Maior ligação, até para diminuição de custos, das escolas e academias militares às universidades, institutos ou escolas civis e maior intercâmbio entre elas. Nomeadamente nos contactos humanos, científicos, culturais e desportivos. Exame das possibilidades de frequências cruzadas. De alunos das escolas militares em algumas cadeiras das escolas ou universidades civis e vice-versa.
Outra frente de contacto e aproximação à sociedade civil é a diminuição das atuais e desatualizadas restrições impostas pelo artigo 31, da Lei de Defesa Nacional aos militares.
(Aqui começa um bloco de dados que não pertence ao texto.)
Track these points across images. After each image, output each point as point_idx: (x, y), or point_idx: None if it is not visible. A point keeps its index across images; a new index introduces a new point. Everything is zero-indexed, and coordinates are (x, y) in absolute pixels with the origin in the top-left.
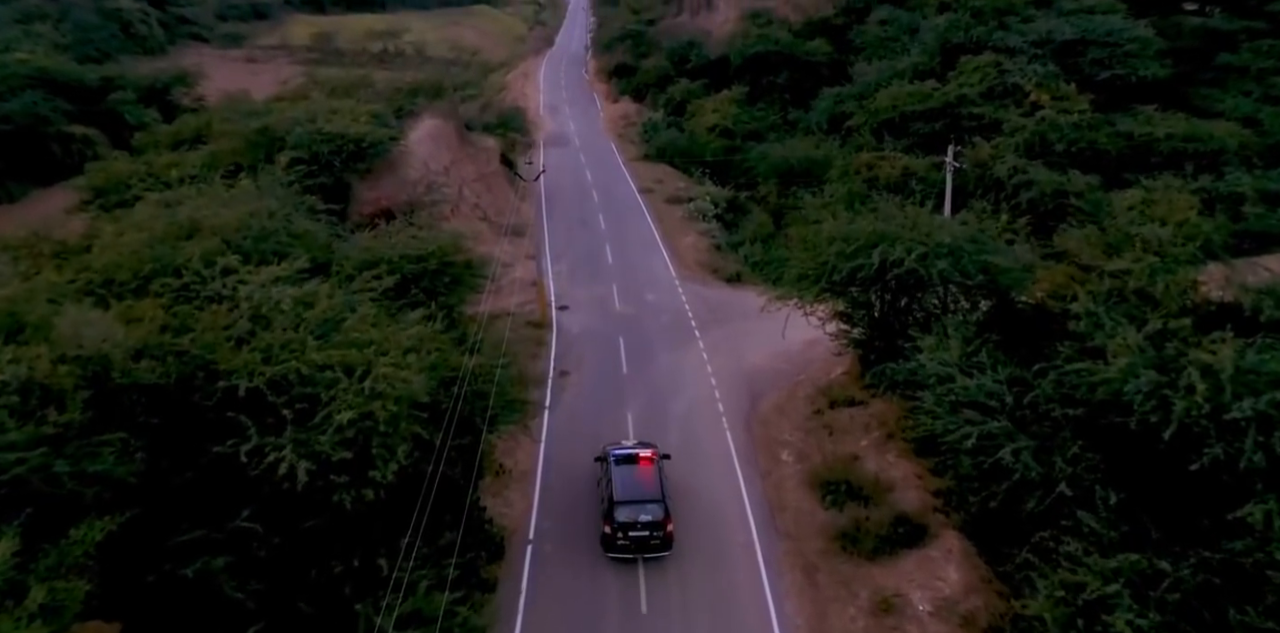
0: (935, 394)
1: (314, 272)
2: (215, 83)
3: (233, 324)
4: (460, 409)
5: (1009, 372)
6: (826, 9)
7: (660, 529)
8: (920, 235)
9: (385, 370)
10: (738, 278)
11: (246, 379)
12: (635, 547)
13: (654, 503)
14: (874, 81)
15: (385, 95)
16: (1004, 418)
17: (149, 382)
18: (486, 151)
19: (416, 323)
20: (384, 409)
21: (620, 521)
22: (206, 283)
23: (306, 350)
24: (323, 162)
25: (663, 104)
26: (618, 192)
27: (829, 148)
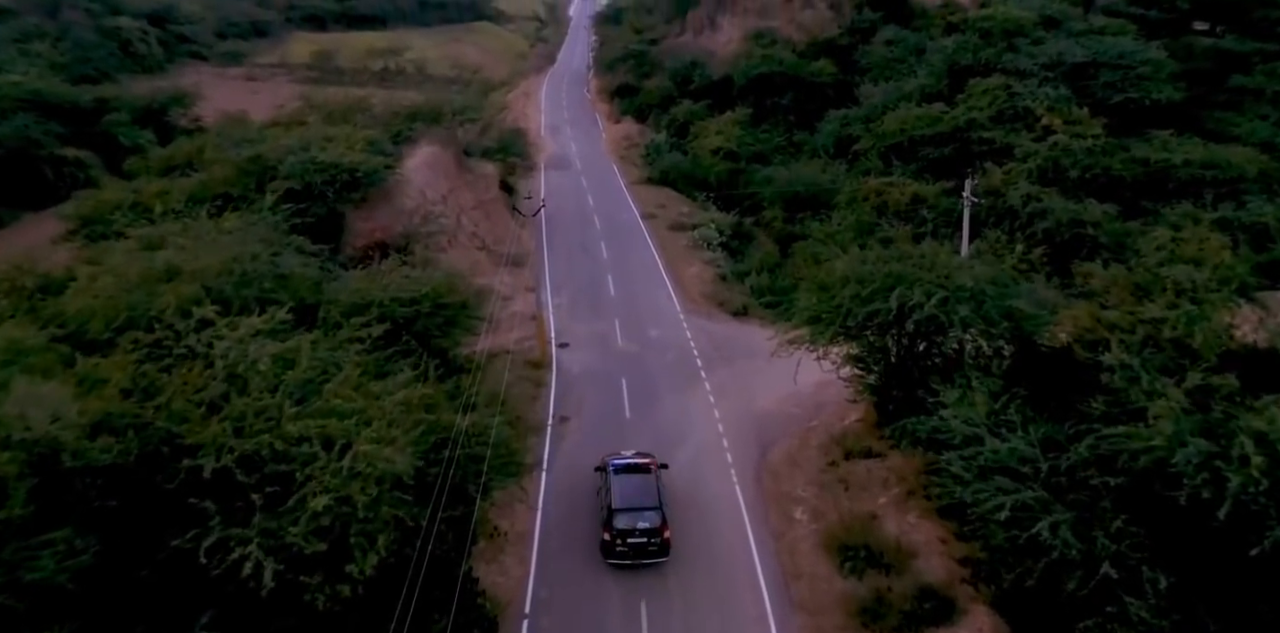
0: (961, 456)
1: (299, 319)
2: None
3: (205, 386)
4: (452, 476)
5: (1041, 431)
6: (831, 29)
7: (658, 536)
8: (939, 277)
9: (366, 448)
10: (744, 311)
11: (214, 458)
12: (633, 553)
13: (652, 510)
14: (881, 104)
15: (382, 120)
16: (1039, 486)
17: (105, 463)
18: (485, 178)
19: (404, 385)
20: (363, 493)
21: (619, 528)
22: (181, 338)
23: (283, 420)
24: (316, 192)
25: (665, 125)
26: (620, 217)
27: (835, 172)
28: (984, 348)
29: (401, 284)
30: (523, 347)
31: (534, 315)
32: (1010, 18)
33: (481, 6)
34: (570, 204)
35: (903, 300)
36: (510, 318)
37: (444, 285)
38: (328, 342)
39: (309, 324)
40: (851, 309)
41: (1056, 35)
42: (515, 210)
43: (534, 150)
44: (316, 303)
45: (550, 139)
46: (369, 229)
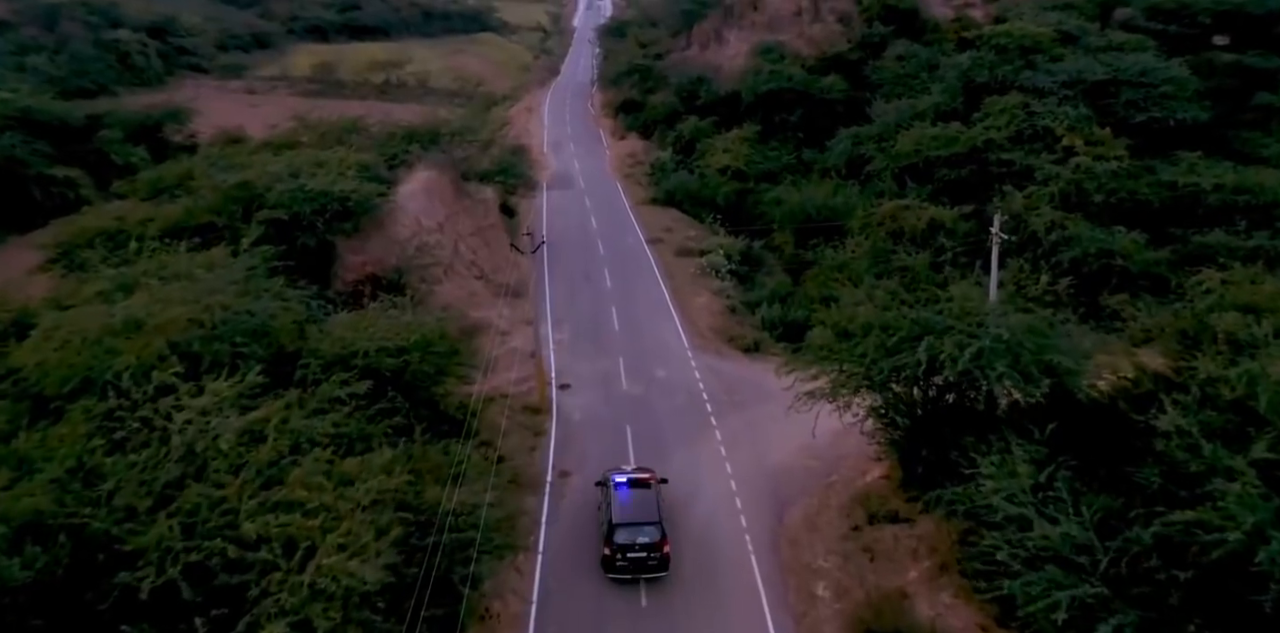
0: (1007, 540)
1: (276, 374)
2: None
3: (158, 467)
4: (436, 565)
5: (1096, 510)
6: (841, 43)
7: (657, 550)
8: (971, 325)
9: (331, 561)
10: (755, 348)
11: (155, 569)
12: (633, 568)
13: (651, 525)
14: (894, 122)
15: (378, 141)
16: (1097, 580)
17: (25, 581)
18: (484, 203)
19: (382, 468)
20: (325, 617)
21: (619, 542)
22: (137, 407)
23: (241, 515)
24: (305, 222)
25: (671, 141)
26: (624, 242)
27: (848, 193)
28: (1020, 402)
29: (390, 330)
30: (521, 389)
31: (533, 352)
32: (1027, 34)
33: (485, 17)
34: (573, 226)
35: (933, 352)
36: (508, 355)
37: (435, 332)
38: (302, 410)
39: (286, 380)
40: (875, 361)
41: (1075, 52)
42: (514, 247)
43: (536, 168)
44: (297, 352)
45: (553, 156)
46: (360, 262)
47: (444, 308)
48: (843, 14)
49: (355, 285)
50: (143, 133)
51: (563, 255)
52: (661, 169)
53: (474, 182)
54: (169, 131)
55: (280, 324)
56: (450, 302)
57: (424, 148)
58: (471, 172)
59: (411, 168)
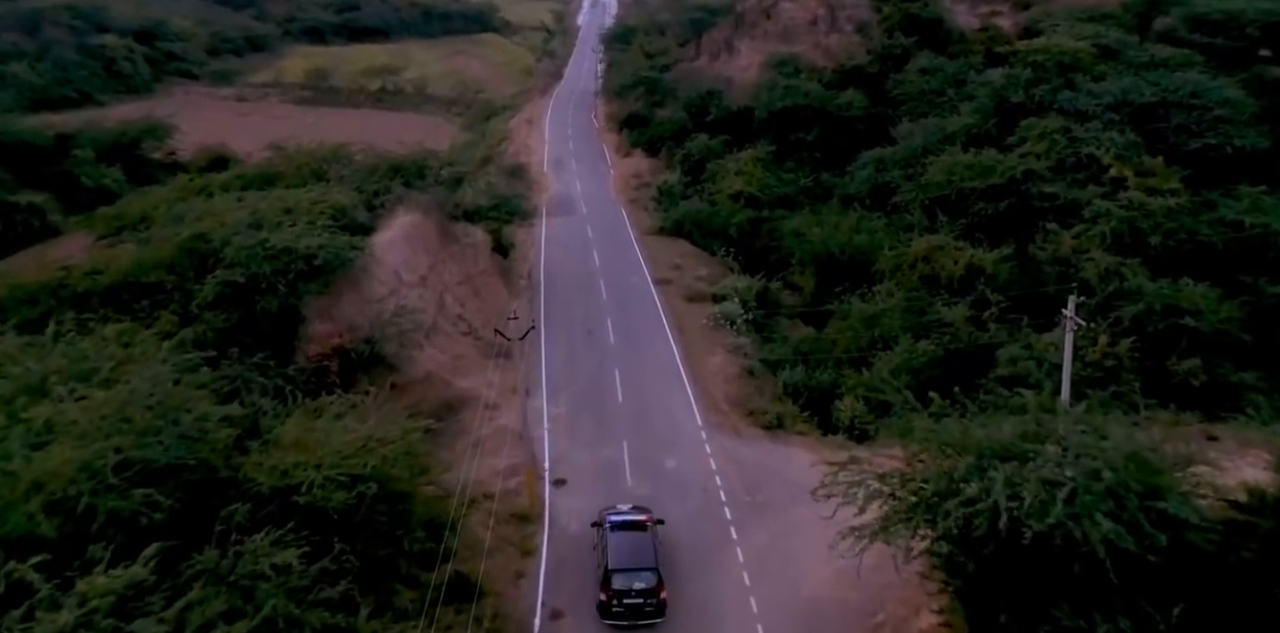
0: None
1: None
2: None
3: None
4: None
5: None
6: (859, 55)
7: (654, 597)
8: (1056, 449)
9: None
10: (779, 424)
11: None
12: (629, 614)
13: (648, 571)
14: (920, 146)
15: (360, 174)
16: None
17: None
18: (474, 247)
19: None
20: None
21: (615, 588)
22: None
23: None
24: (264, 284)
25: (679, 161)
26: (629, 282)
27: (872, 226)
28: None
29: (345, 447)
30: (509, 485)
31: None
32: (1066, 50)
33: (487, 17)
34: (574, 263)
35: (1011, 491)
36: (497, 435)
37: (398, 451)
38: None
39: (203, 532)
40: (937, 501)
41: (1117, 69)
42: (498, 333)
43: (535, 190)
44: (228, 482)
45: (553, 176)
46: (326, 332)
47: (425, 377)
48: (861, 23)
49: (320, 359)
50: (118, 151)
51: (561, 300)
52: (669, 193)
53: (464, 222)
54: (148, 149)
55: (214, 439)
56: (433, 368)
57: (409, 183)
58: (461, 209)
59: (393, 211)
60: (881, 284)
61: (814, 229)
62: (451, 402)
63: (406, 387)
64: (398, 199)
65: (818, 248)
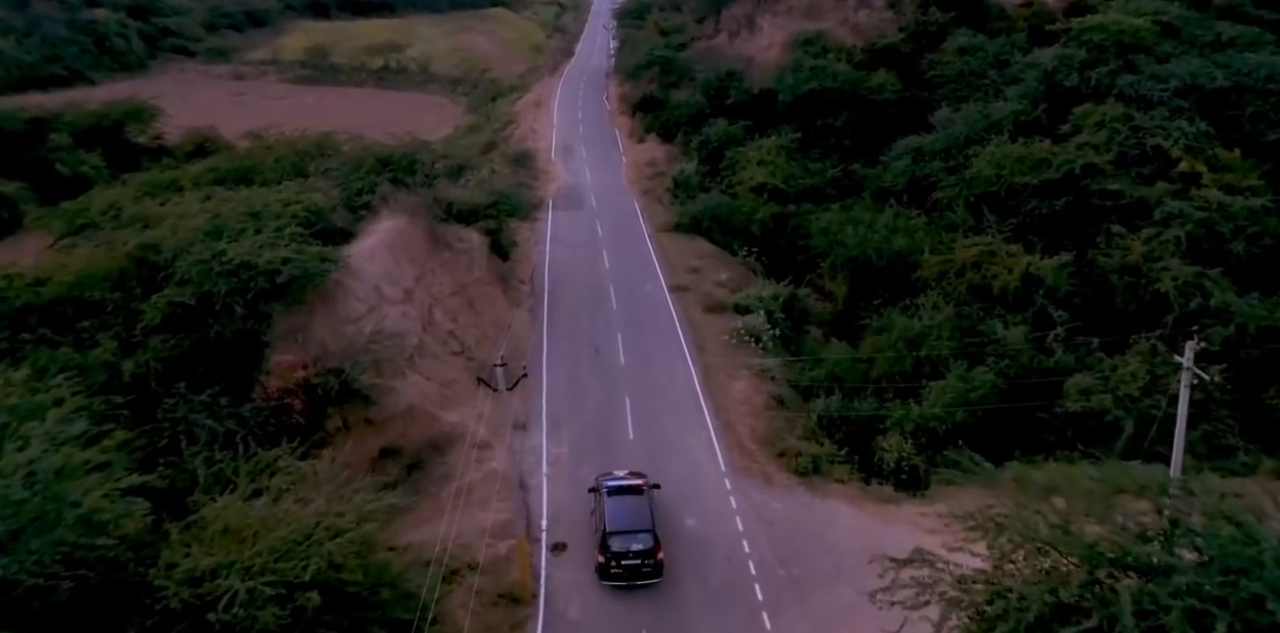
0: None
1: None
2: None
3: None
4: None
5: None
6: (891, 33)
7: (651, 557)
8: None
9: None
10: (814, 469)
11: None
12: (628, 575)
13: (644, 532)
14: (962, 134)
15: (345, 169)
16: None
17: None
18: (469, 254)
19: None
20: None
21: (613, 550)
22: None
23: None
24: (218, 305)
25: (696, 148)
26: (643, 290)
27: (909, 224)
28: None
29: (282, 542)
30: (498, 551)
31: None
32: (1126, 28)
33: None
34: (581, 265)
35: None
36: (486, 482)
37: (355, 546)
38: None
39: None
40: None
41: (1181, 50)
42: (481, 381)
43: (541, 180)
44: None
45: (561, 164)
46: (289, 363)
47: (407, 410)
48: None
49: (282, 395)
50: (99, 135)
51: (568, 310)
52: (685, 185)
53: (457, 224)
54: (132, 132)
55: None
56: (416, 400)
57: (398, 179)
58: (455, 209)
59: (376, 214)
60: (925, 295)
61: (846, 229)
62: (436, 440)
63: (384, 423)
64: (382, 200)
65: (852, 251)
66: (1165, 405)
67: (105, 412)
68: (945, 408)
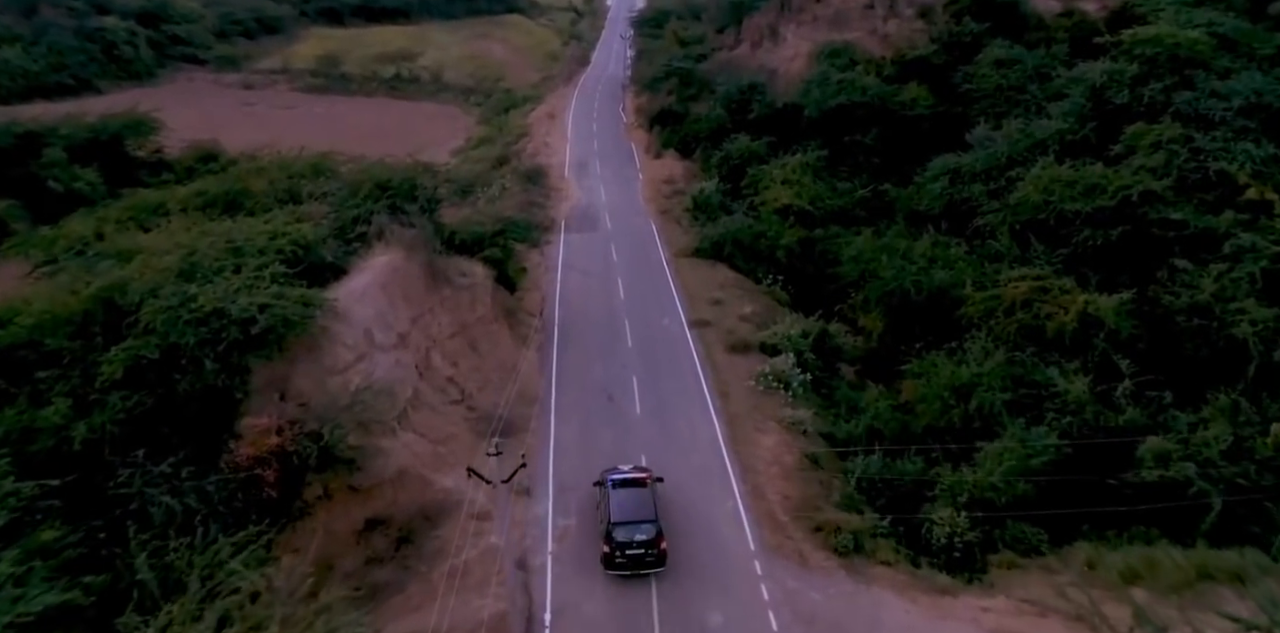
0: None
1: None
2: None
3: None
4: None
5: None
6: (922, 44)
7: (654, 547)
8: None
9: None
10: (857, 547)
11: None
12: (632, 564)
13: (648, 523)
14: (1004, 154)
15: (342, 194)
16: None
17: None
18: (472, 290)
19: None
20: None
21: (618, 540)
22: None
23: None
24: (185, 358)
25: (716, 165)
26: (660, 326)
27: (949, 254)
28: None
29: None
30: None
31: (521, 561)
32: (1183, 41)
33: None
34: (595, 295)
35: None
36: (483, 560)
37: None
38: None
39: None
40: None
41: (1240, 65)
42: (471, 472)
43: (554, 198)
44: None
45: (575, 182)
46: (262, 426)
47: (397, 475)
48: (924, 7)
49: (253, 465)
50: (96, 149)
51: (579, 349)
52: (705, 205)
53: (460, 256)
54: (131, 146)
55: None
56: (408, 463)
57: (397, 206)
58: (459, 238)
59: (370, 248)
60: (971, 336)
61: (880, 258)
62: (429, 509)
63: (371, 490)
64: (378, 232)
65: (888, 285)
66: (1255, 474)
67: (40, 496)
68: (1004, 477)
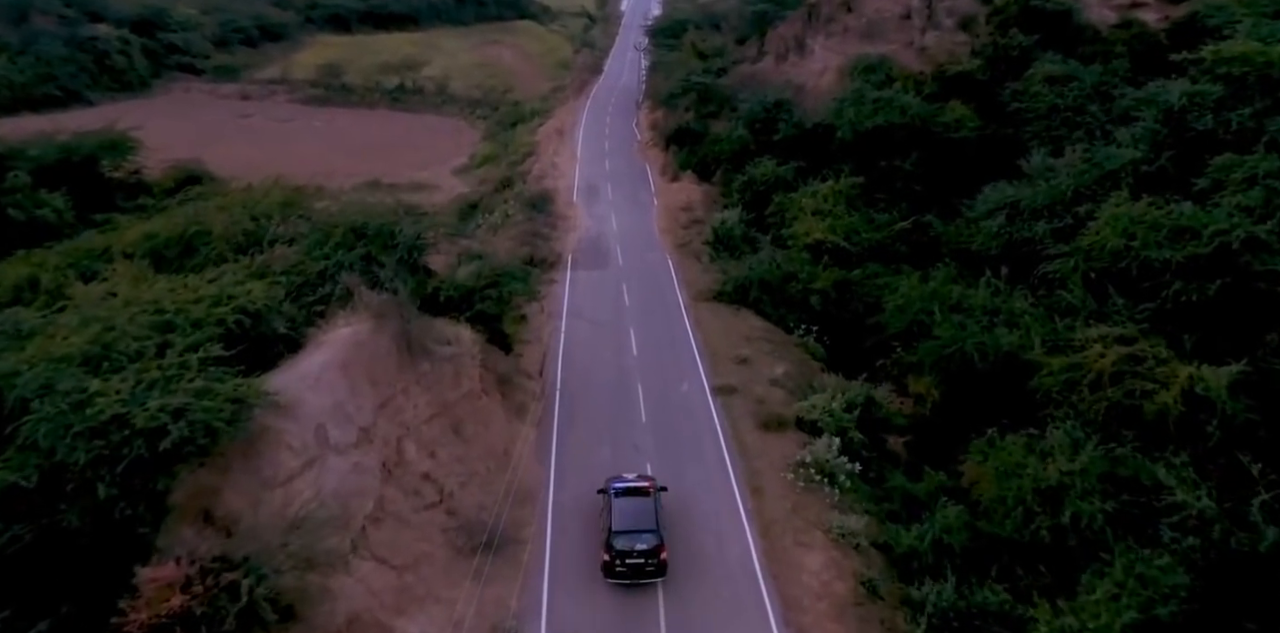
0: None
1: None
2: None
3: None
4: None
5: None
6: (963, 57)
7: (655, 557)
8: None
9: None
10: None
11: None
12: (632, 573)
13: (649, 533)
14: (1069, 187)
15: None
16: None
17: None
18: (456, 361)
19: None
20: None
21: (618, 549)
22: None
23: None
24: (71, 484)
25: (738, 190)
26: (679, 393)
27: (1012, 306)
28: None
29: None
30: None
31: None
32: (1276, 59)
33: (524, 2)
34: (604, 350)
35: None
36: None
37: None
38: None
39: None
40: None
41: None
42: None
43: (560, 226)
44: None
45: (584, 208)
46: (165, 579)
47: (348, 624)
48: (965, 17)
49: (152, 628)
50: (69, 171)
51: (586, 423)
52: (727, 238)
53: (442, 318)
54: (107, 167)
55: None
56: (362, 606)
57: (373, 257)
58: (443, 294)
59: (332, 318)
60: (1051, 416)
61: (932, 308)
62: None
63: None
64: (344, 295)
65: (945, 346)
66: None
67: None
68: (1124, 628)
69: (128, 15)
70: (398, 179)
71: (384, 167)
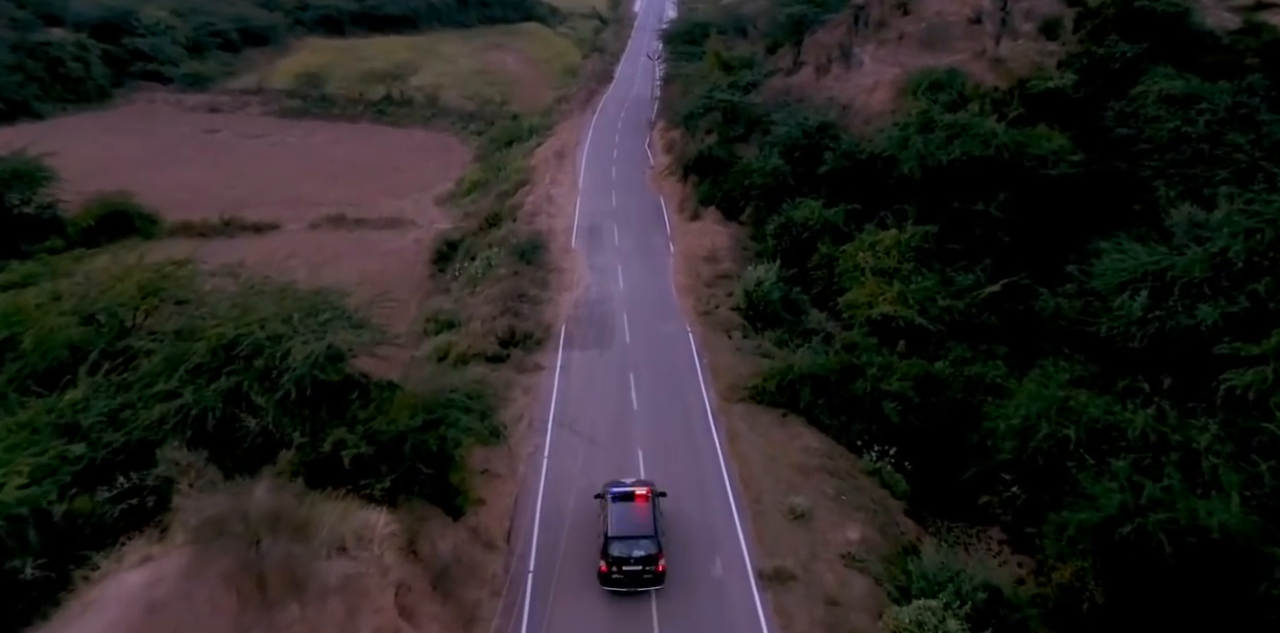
0: None
1: None
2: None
3: None
4: None
5: None
6: (1049, 69)
7: (653, 564)
8: None
9: None
10: None
11: None
12: (629, 581)
13: (647, 539)
14: (1240, 251)
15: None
16: None
17: None
18: (350, 587)
19: None
20: None
21: (615, 555)
22: None
23: None
24: None
25: (773, 235)
26: (710, 580)
27: (1189, 434)
28: None
29: None
30: None
31: None
32: None
33: (530, 3)
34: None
35: None
36: None
37: None
38: None
39: None
40: None
41: None
42: None
43: (554, 283)
44: None
45: (584, 257)
46: None
47: None
48: (1048, 21)
49: None
50: None
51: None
52: (763, 302)
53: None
54: (13, 201)
55: None
56: None
57: (244, 394)
58: (350, 451)
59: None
60: None
61: (1075, 445)
62: None
63: None
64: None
65: (1106, 511)
66: None
67: None
68: None
69: (89, 19)
70: (369, 212)
71: (357, 193)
Ainda que de acordo com um plano faseado e testável, para se aferir da sua sustentabilidade, deveria proceder-se à sua alteração a curto prazo.
Na Alemanha e em quase todos os países da OTAN, não existem restrições ou pelo menos restrições tão grandes aos direitos de cidadania, especialmente naqueles que, pela sua maior tradição democrática, nos deveriam servir de exemplo.
Outro fator favorável à ligação da Instituição Militar à sociedade civil é a presença de mulheres nas forças armadas por isso dever-se-ia promover a sua presença crescente em todos os escalões da hierarquia.
No caso de ser decidido o fim do serviço militar obrigatório, em tempo de paz, como é propósito do Governo, será conveniente estudar a manutenção das operações de recenseamento, classificação, seleção e rastreio de saúde dos jovens em idade militar e dos serviços adequados a essas tarefas.